-- SHORT PROBLEM --
Copy the stretch of lines in the items from the line containing "name author: Kellogg" through the end of the items, reproducing each one character for character.

--- Begin SUPPLIED MATERIAL ---

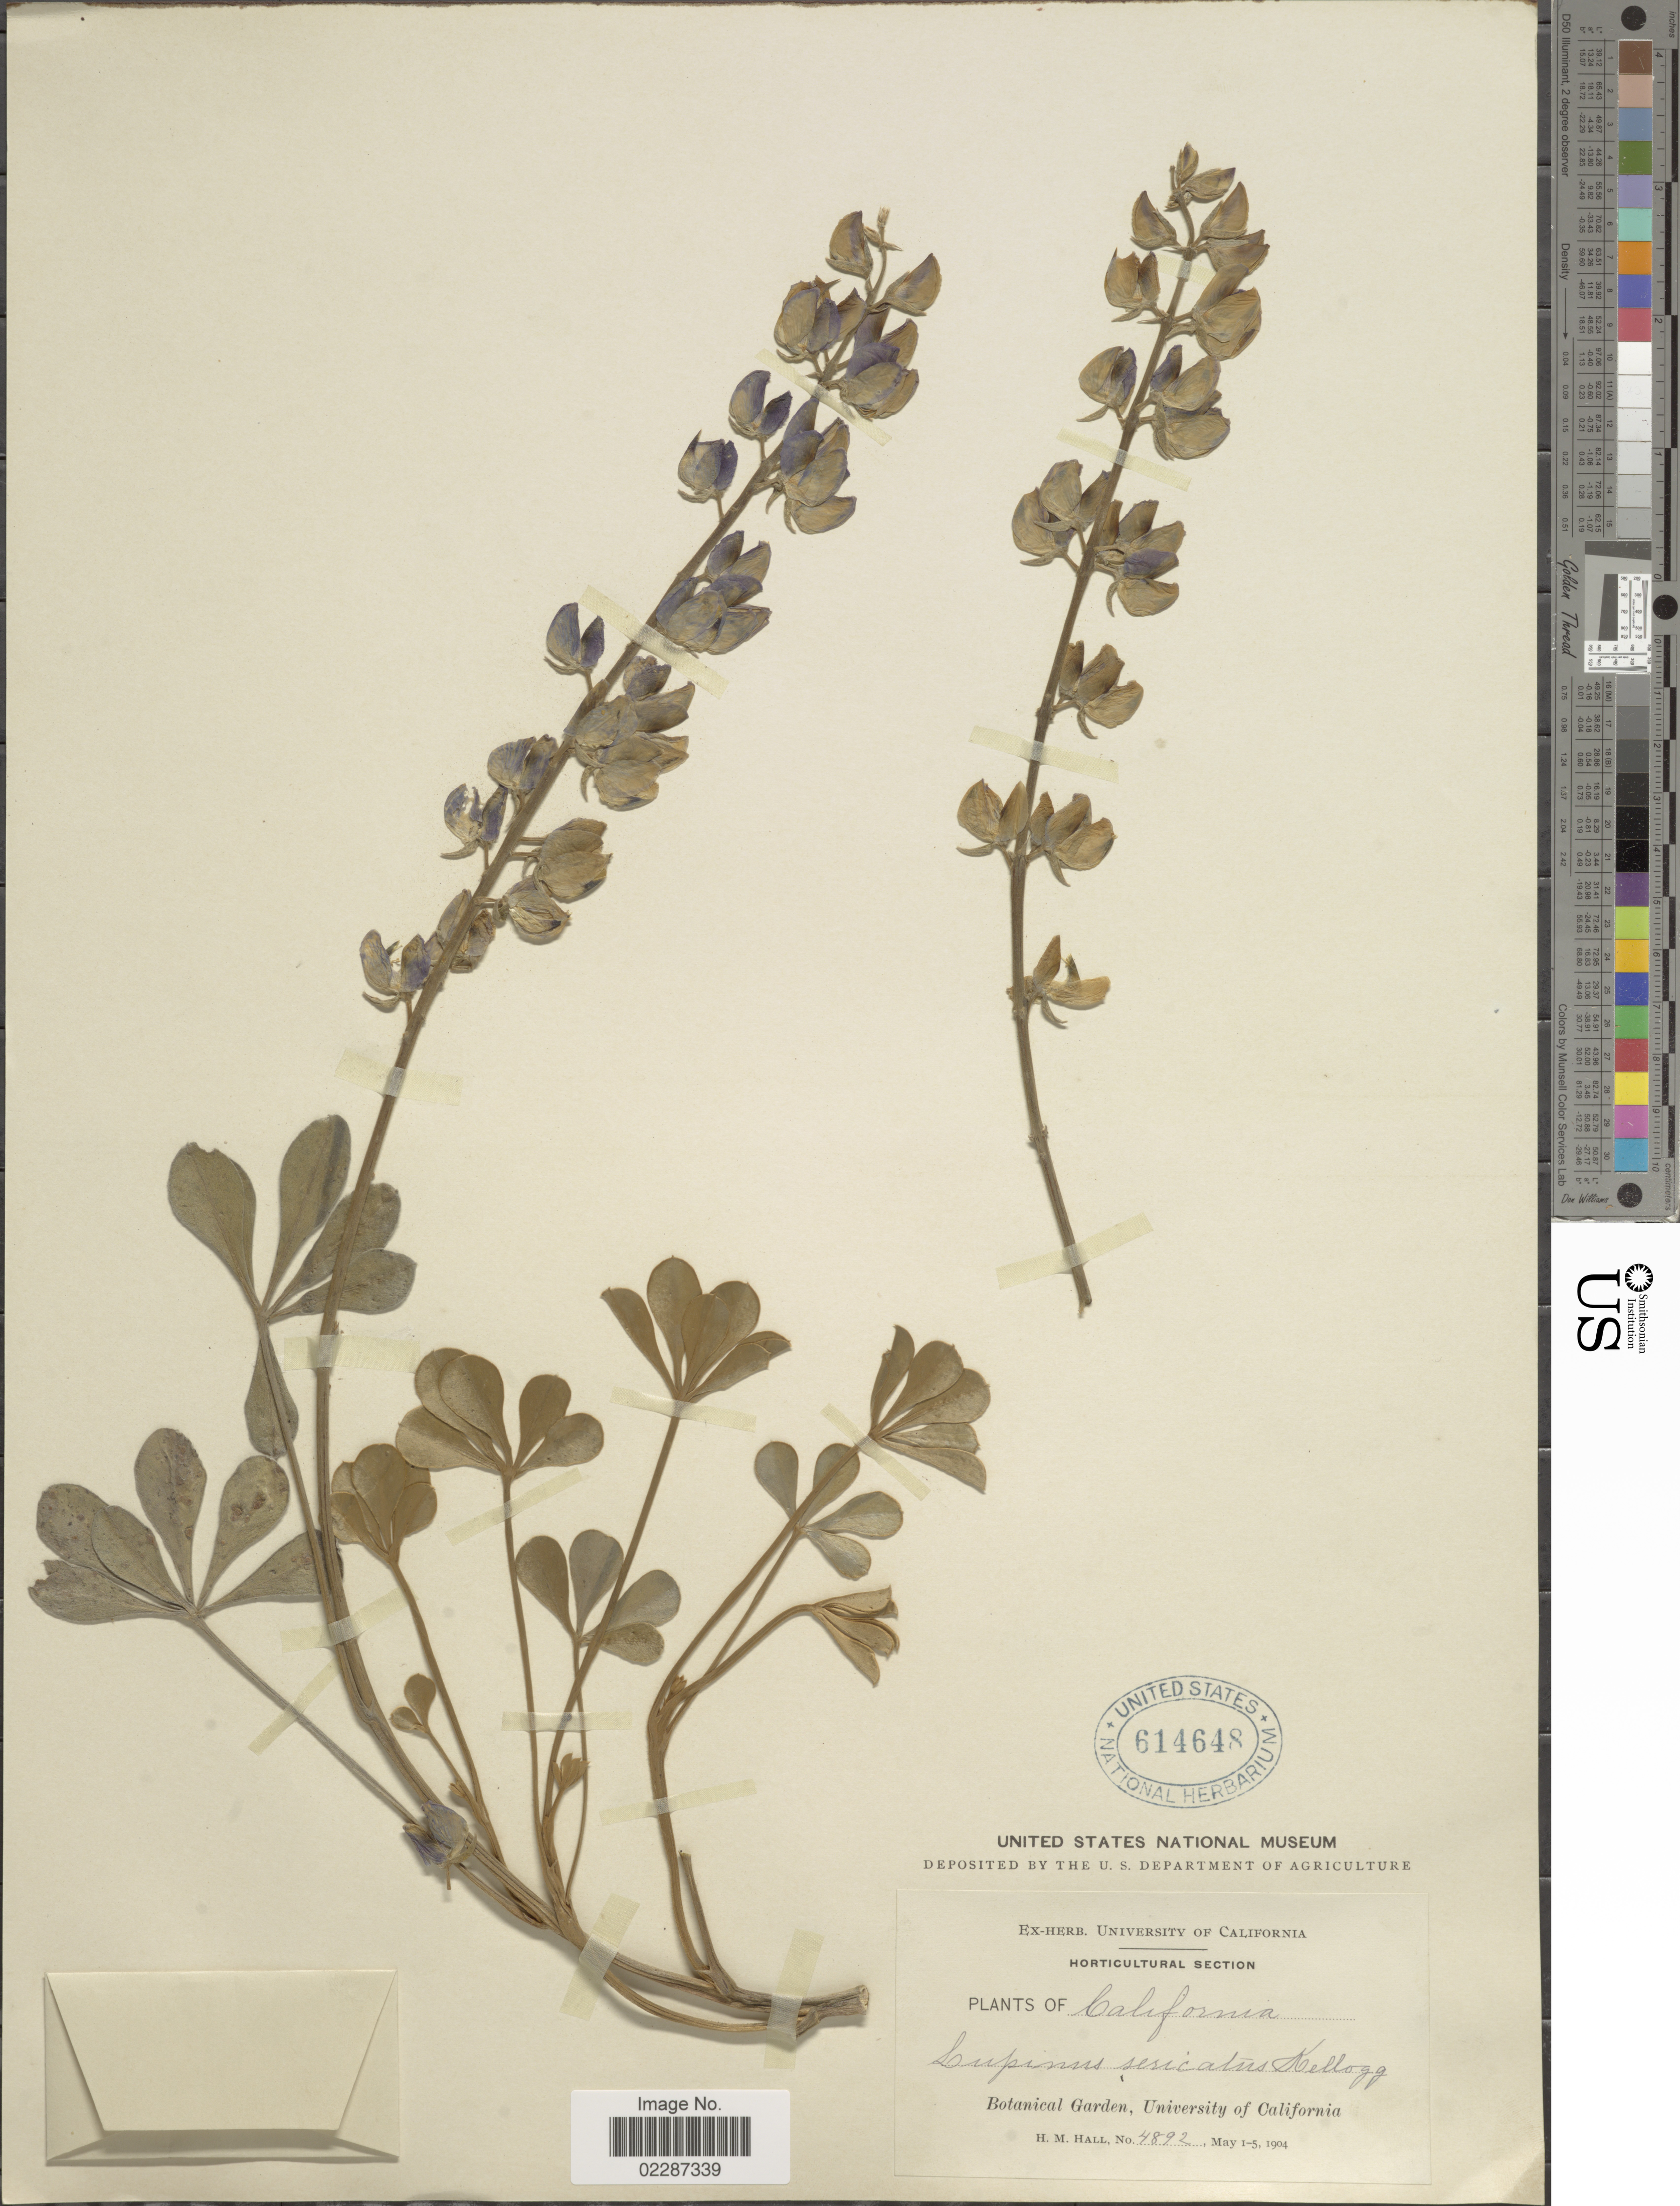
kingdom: Plantae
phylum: Tracheophyta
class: Magnoliopsida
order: Fabales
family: Fabaceae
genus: Lupinus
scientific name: Lupinus sericatus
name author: Kellogg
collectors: H. M. Hall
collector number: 4892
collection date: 1904-05-01/1904-05-05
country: United States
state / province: California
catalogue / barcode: US 614648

--- End SUPPLIED MATERIAL ---

-- ANSWER IN FULL --
name author: Kellogg
collectors: H. M. Hall
collector number: 4892
collection date: 1904-05-01/1904-05-05
country: United States
state / province: California
catalogue / barcode: US 614648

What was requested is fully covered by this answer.